Finale: Me cuestioné si era conveniente dedicar tanto espacio y tiempo a la reseña de este libro, y pedí consejo a amigos más sabios que yo, y decidí que lo era. Varios lectores del blog me han hecho saber a través de sus comentarios que no están de acuerdo, y los entiendo. Pero mi argumento, repito, es que mientras no seamos capaces o no queramos ver en su totalidad la crisis de la Iglesia, nada podremos hacer para solucionarla. Lo más fácil y tranquilizador es despachar el libro de Martel como una burda patraña y adjudicarlo a los enemigos de la Iglesia. Siempre hay judíos y masones a mano para señalar. Pero lo terrible es que esta vez no los necesitamos, porque el enemigo está dentro.
Es un trago muy amargo y requiere entereza aceptarlo, pero estamos viviendo, a mi entender, la crisis más profunda que ha afectado a la Iglesia. No se trata solamente, como todos los que frecuentan esta página sabíamos, de una crisis doctrinal -modernismo- que tuvo repercusiones litúrgicas; se trata también de una crisis moral sin precedentes, que desconocíamos. Es la tormenta perfecta.
Apostilla:
A muchos, como me pasó a mí, toda la situación que estamos viviendo y que el libro de Martel no hace más ratificar, nos produce una enorme tristeza y una enorme ira. Es lógico que así sea, pero no es bueno. Ambas, la tristeza y la ira, son según la tradición de nuestros Padres, pecados capitales, es decir, canales abiertos por los cuales se filtran los demonios, y que dadas las circunstancias actuales buscarán por todos los medios que todo esto termine con la pérdida de la fe. Ese es el gran riesgo: perder la fe. Es lo que ya ha ocurrido a millares de católicos al enfrentarse a la realidad de una situación tan dura, y no dejan de resonar las palabras divinas: “Cuando vuelva el Hijo del Hombre, ¿encontrará fe sobre la tierra?”. Por eso mismo, hay que estar muy atentos y rechazar con fuerza ambas tentaciones.
No olvidemos el perdón y la misericordia. Sería insensato condenar a los que tanto daño han hecho a la Iglesia creyéndonos nosotros mismos inmunes al pecado. La caída original dañó irremediablemente la naturaleza humana y ningún hijo de Adán está libre del pecado, y si Dios nos ha preservado de algunas caídas más fieras, ha sido por pura bondad y gracia, y no por mérito alguno de nuestra parte.
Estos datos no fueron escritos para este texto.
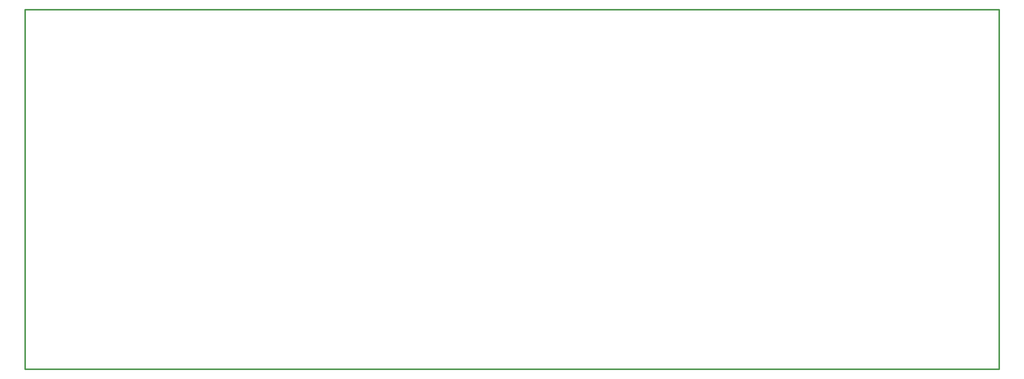
<source format=gbr>
G04 DesignSpark PCB Gerber Version 11.0 Build 5877*
G04 #@! TF.Part,Single*
%FSLAX35Y35*%
%MOIN*%
%ADD10C,0.01200*%
G04 #@! TD.AperFunction*
X0Y0D02*
D02*
D10*
X600Y600D02*
X865600D01*
Y320600D01*
X600D01*
Y600D01*
X0Y0D02*
M02*

</source>
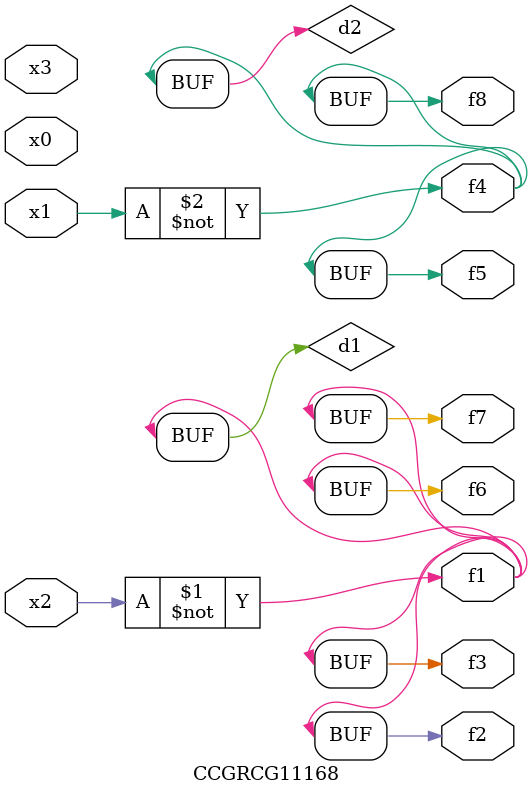
<source format=v>
module CCGRCG11168(
	input x0, x1, x2, x3,
	output f1, f2, f3, f4, f5, f6, f7, f8
);

	wire d1, d2;

	xnor (d1, x2);
	not (d2, x1);
	assign f1 = d1;
	assign f2 = d1;
	assign f3 = d1;
	assign f4 = d2;
	assign f5 = d2;
	assign f6 = d1;
	assign f7 = d1;
	assign f8 = d2;
endmodule

</source>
Por eso, si quienes pecaron violando sus votos, abusando de su autoridad moral y comprometiendo a la Iglesia, se arrepienten sinceramente, nuestro deber es el perdón de corazón y, más todavía, la com-pasión, porque si ese arrepentimiento es sincero, no quisiera estar yo en su pellejo y sufrir lo indecible que estarán sufriendo. A ellos, entonces, nuestro perdón y nuestra oración.
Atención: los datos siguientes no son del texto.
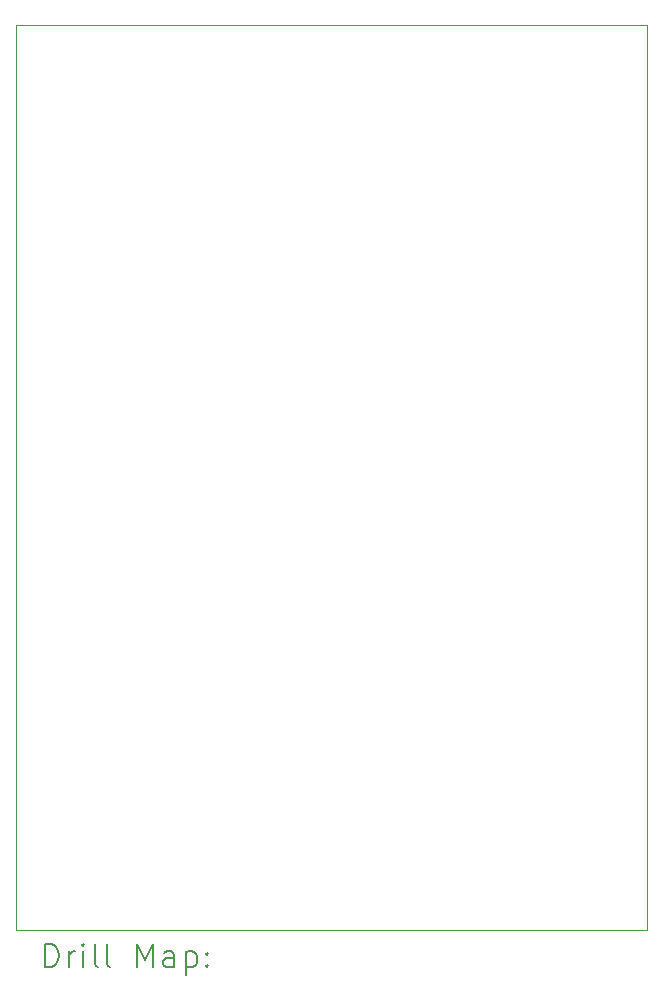
<source format=gbr>
%TF.GenerationSoftware,KiCad,Pcbnew,7.0.1-0*%
%TF.CreationDate,2024-03-21T16:57:51-04:00*%
%TF.ProjectId,pihat,70696861-742e-46b6-9963-61645f706362,rev?*%
%TF.SameCoordinates,Original*%
%TF.FileFunction,Drillmap*%
%TF.FilePolarity,Positive*%
%FSLAX45Y45*%
G04 Gerber Fmt 4.5, Leading zero omitted, Abs format (unit mm)*
G04 Created by KiCad (PCBNEW 7.0.1-0) date 2024-03-21 16:57:51*
%MOMM*%
%LPD*%
G01*
G04 APERTURE LIST*
%ADD10C,0.100000*%
%ADD11C,0.200000*%
G04 APERTURE END LIST*
D10*
X5200000Y-5588000D02*
X10541000Y-5588000D01*
X10541000Y-13250000D01*
X5200000Y-13250000D01*
X5200000Y-5588000D01*
D11*
X5442619Y-13567524D02*
X5442619Y-13367524D01*
X5442619Y-13367524D02*
X5490238Y-13367524D01*
X5490238Y-13367524D02*
X5518810Y-13377048D01*
X5518810Y-13377048D02*
X5537857Y-13396095D01*
X5537857Y-13396095D02*
X5547381Y-13415143D01*
X5547381Y-13415143D02*
X5556905Y-13453238D01*
X5556905Y-13453238D02*
X5556905Y-13481809D01*
X5556905Y-13481809D02*
X5547381Y-13519905D01*
X5547381Y-13519905D02*
X5537857Y-13538952D01*
X5537857Y-13538952D02*
X5518810Y-13558000D01*
X5518810Y-13558000D02*
X5490238Y-13567524D01*
X5490238Y-13567524D02*
X5442619Y-13567524D01*
X5642619Y-13567524D02*
X5642619Y-13434190D01*
X5642619Y-13472286D02*
X5652143Y-13453238D01*
X5652143Y-13453238D02*
X5661667Y-13443714D01*
X5661667Y-13443714D02*
X5680714Y-13434190D01*
X5680714Y-13434190D02*
X5699762Y-13434190D01*
X5766428Y-13567524D02*
X5766428Y-13434190D01*
X5766428Y-13367524D02*
X5756905Y-13377048D01*
X5756905Y-13377048D02*
X5766428Y-13386571D01*
X5766428Y-13386571D02*
X5775952Y-13377048D01*
X5775952Y-13377048D02*
X5766428Y-13367524D01*
X5766428Y-13367524D02*
X5766428Y-13386571D01*
X5890238Y-13567524D02*
X5871190Y-13558000D01*
X5871190Y-13558000D02*
X5861667Y-13538952D01*
X5861667Y-13538952D02*
X5861667Y-13367524D01*
X5995000Y-13567524D02*
X5975952Y-13558000D01*
X5975952Y-13558000D02*
X5966428Y-13538952D01*
X5966428Y-13538952D02*
X5966428Y-13367524D01*
X6223571Y-13567524D02*
X6223571Y-13367524D01*
X6223571Y-13367524D02*
X6290238Y-13510381D01*
X6290238Y-13510381D02*
X6356905Y-13367524D01*
X6356905Y-13367524D02*
X6356905Y-13567524D01*
X6537857Y-13567524D02*
X6537857Y-13462762D01*
X6537857Y-13462762D02*
X6528333Y-13443714D01*
X6528333Y-13443714D02*
X6509286Y-13434190D01*
X6509286Y-13434190D02*
X6471190Y-13434190D01*
X6471190Y-13434190D02*
X6452143Y-13443714D01*
X6537857Y-13558000D02*
X6518809Y-13567524D01*
X6518809Y-13567524D02*
X6471190Y-13567524D01*
X6471190Y-13567524D02*
X6452143Y-13558000D01*
X6452143Y-13558000D02*
X6442619Y-13538952D01*
X6442619Y-13538952D02*
X6442619Y-13519905D01*
X6442619Y-13519905D02*
X6452143Y-13500857D01*
X6452143Y-13500857D02*
X6471190Y-13491333D01*
X6471190Y-13491333D02*
X6518809Y-13491333D01*
X6518809Y-13491333D02*
X6537857Y-13481809D01*
X6633095Y-13434190D02*
X6633095Y-13634190D01*
X6633095Y-13443714D02*
X6652143Y-13434190D01*
X6652143Y-13434190D02*
X6690238Y-13434190D01*
X6690238Y-13434190D02*
X6709286Y-13443714D01*
X6709286Y-13443714D02*
X6718809Y-13453238D01*
X6718809Y-13453238D02*
X6728333Y-13472286D01*
X6728333Y-13472286D02*
X6728333Y-13529428D01*
X6728333Y-13529428D02*
X6718809Y-13548476D01*
X6718809Y-13548476D02*
X6709286Y-13558000D01*
X6709286Y-13558000D02*
X6690238Y-13567524D01*
X6690238Y-13567524D02*
X6652143Y-13567524D01*
X6652143Y-13567524D02*
X6633095Y-13558000D01*
X6814048Y-13548476D02*
X6823571Y-13558000D01*
X6823571Y-13558000D02*
X6814048Y-13567524D01*
X6814048Y-13567524D02*
X6804524Y-13558000D01*
X6804524Y-13558000D02*
X6814048Y-13548476D01*
X6814048Y-13548476D02*
X6814048Y-13567524D01*
X6814048Y-13443714D02*
X6823571Y-13453238D01*
X6823571Y-13453238D02*
X6814048Y-13462762D01*
X6814048Y-13462762D02*
X6804524Y-13453238D01*
X6804524Y-13453238D02*
X6814048Y-13443714D01*
X6814048Y-13443714D02*
X6814048Y-13462762D01*
M02*

</source>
Pero hay una condición que me parece imprescindible. ¿Qué hacía la Iglesia con los pecadores de este tipo que volvían al redil? Se los condenaba a una vida de oración y penitencia hasta que los encontrara la muerte. Y esa debe ser, creo yo, la muestra del arrepentimiento verdadero: desaparecer literalmente del mundo y rogar ser olvidado por todos; retirarse a un monasterio perdido y desconocido, y hacer allí vida de monje penitente. Si eso no sucede, no me creo yo los arrepentimientos.